= Michel Labrousse =

French historian

Michel Labrousse (25 December 1912, Brive-la-Gaillarde – 1988) was a 20th-century French historian.

A student at the École normale supérieure in Paris from 1931 to 1935, Michel Labrousse obtained there his agrégation of history and geography. He was a member of the École française de Rome from 1936 to 1938, then a teacher in a high school in Bordeaux until the breakup of World War II. Drafted as Intelligence assessment officer, he was captured June 22, 1940, and was interned in Germany. He was a professor in the camp captivity University before being delivered and returned to France in 1945.

He then became professor of ancient and Roman history at the Faculty of Letters of Toulouse. He defended two thesis at the Sorbonne in 1969 and then became a doctor-es-lettres.

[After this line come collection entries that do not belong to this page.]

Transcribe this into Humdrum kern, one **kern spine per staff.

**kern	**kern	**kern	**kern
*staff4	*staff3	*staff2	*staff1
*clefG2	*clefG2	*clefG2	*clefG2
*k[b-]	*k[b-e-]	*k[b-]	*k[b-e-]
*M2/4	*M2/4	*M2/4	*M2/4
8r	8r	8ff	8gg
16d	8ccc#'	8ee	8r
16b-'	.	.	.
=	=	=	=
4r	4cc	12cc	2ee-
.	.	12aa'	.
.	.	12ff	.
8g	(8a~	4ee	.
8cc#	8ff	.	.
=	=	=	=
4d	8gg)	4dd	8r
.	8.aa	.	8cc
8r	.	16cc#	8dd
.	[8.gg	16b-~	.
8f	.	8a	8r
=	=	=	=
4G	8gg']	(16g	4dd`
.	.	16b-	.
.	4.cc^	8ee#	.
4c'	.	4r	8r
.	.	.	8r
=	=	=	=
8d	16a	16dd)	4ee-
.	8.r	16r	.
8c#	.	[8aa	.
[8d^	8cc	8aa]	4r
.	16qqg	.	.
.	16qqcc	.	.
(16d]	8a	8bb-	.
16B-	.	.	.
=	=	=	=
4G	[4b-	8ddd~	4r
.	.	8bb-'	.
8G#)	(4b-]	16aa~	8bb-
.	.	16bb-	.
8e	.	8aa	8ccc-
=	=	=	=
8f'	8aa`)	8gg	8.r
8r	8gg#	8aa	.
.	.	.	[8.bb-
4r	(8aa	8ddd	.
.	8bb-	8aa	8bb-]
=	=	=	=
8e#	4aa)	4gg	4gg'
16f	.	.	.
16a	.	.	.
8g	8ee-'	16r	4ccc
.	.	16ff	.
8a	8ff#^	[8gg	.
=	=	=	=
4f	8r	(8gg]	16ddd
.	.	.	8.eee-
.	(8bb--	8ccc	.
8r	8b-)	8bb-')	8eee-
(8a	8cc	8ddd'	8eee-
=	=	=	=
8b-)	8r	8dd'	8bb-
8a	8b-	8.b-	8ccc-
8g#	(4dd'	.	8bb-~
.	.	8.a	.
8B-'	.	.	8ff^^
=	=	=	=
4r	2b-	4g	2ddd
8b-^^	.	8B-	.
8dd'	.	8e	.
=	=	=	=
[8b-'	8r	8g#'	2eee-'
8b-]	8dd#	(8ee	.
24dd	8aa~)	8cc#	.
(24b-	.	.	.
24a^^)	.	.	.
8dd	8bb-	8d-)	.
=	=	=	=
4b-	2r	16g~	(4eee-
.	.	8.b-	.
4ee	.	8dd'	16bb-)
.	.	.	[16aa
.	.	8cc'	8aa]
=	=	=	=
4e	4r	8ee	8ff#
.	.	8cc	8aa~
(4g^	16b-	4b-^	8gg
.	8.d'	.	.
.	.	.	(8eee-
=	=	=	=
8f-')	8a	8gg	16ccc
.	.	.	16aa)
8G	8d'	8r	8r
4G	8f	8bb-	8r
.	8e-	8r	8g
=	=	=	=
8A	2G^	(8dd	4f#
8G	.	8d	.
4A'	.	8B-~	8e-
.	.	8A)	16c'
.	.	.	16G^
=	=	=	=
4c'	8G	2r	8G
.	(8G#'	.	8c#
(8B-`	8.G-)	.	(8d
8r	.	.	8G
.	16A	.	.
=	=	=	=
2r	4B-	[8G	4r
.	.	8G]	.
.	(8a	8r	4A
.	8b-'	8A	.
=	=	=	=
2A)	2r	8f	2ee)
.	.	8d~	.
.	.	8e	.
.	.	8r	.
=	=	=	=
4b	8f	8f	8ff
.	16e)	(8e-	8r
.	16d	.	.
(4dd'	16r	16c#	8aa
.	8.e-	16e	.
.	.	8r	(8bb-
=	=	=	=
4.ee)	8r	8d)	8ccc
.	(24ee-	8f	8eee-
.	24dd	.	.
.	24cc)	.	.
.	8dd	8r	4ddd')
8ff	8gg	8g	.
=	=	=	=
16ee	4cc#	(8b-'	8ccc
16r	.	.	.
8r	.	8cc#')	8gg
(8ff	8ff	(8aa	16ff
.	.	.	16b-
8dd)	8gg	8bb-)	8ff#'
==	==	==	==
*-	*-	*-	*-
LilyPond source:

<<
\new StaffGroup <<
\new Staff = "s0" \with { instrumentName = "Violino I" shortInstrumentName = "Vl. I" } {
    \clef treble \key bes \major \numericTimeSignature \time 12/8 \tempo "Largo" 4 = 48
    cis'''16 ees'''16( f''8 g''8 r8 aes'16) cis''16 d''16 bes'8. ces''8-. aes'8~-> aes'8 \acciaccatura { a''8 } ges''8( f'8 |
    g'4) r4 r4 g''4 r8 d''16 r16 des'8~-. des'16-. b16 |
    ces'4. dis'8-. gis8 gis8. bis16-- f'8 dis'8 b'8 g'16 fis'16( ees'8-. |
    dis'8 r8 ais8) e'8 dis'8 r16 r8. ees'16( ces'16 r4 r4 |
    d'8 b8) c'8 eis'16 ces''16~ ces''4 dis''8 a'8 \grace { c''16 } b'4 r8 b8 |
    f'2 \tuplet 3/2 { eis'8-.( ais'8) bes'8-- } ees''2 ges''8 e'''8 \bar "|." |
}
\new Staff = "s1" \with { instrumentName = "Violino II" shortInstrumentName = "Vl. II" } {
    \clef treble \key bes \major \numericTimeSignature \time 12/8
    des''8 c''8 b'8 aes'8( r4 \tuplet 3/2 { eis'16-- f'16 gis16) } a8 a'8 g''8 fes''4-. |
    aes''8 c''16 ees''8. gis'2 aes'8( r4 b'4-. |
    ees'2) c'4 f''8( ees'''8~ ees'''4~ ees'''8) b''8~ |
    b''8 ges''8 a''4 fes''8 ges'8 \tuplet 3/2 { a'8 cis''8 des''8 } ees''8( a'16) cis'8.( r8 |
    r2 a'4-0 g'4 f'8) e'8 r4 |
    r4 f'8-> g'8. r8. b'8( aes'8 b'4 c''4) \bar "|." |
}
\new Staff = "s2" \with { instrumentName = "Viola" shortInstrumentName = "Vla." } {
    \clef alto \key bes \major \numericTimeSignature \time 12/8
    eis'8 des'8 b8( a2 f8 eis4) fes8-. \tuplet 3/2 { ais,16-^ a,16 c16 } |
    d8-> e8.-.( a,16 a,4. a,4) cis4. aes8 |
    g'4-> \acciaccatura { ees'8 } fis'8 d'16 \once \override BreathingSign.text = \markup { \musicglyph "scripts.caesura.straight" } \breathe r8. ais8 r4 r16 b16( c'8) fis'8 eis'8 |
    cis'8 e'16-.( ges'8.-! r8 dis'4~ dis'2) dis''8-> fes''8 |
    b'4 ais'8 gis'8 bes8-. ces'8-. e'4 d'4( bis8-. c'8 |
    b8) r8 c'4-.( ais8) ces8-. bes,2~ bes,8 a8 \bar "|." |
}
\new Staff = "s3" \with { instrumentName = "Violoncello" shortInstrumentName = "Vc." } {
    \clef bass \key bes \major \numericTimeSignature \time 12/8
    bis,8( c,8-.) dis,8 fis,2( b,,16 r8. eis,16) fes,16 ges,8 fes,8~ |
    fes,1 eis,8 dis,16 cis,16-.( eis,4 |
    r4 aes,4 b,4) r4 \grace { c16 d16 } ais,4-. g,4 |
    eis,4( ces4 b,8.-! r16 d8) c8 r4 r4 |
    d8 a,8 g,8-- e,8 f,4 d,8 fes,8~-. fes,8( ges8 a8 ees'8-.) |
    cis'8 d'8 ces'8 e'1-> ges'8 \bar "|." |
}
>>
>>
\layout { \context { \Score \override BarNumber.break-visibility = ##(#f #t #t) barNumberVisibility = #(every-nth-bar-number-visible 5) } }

In addition to his teaching activities, he was also interested in archeology. He was Director of historic antiquities of Midi-Pyrénées from 1946 to 1981 and member of the Board of archaeological research. He was president of the "Société archéologique du Midi de la France" from 1958 to 1988. He led excavations on the site of the Battle of Gergovia and especially in his native region of Aquitaine.

== Principal work ==
- Toulouse antique des origines à l'établissement des Wisigoths, Paris, E. de Boccard, 1968, Bibliothèque des Écoles françaises d'Athènes et de Rome, n°112, 644 p., 54 fig., one map and 9 inset plates.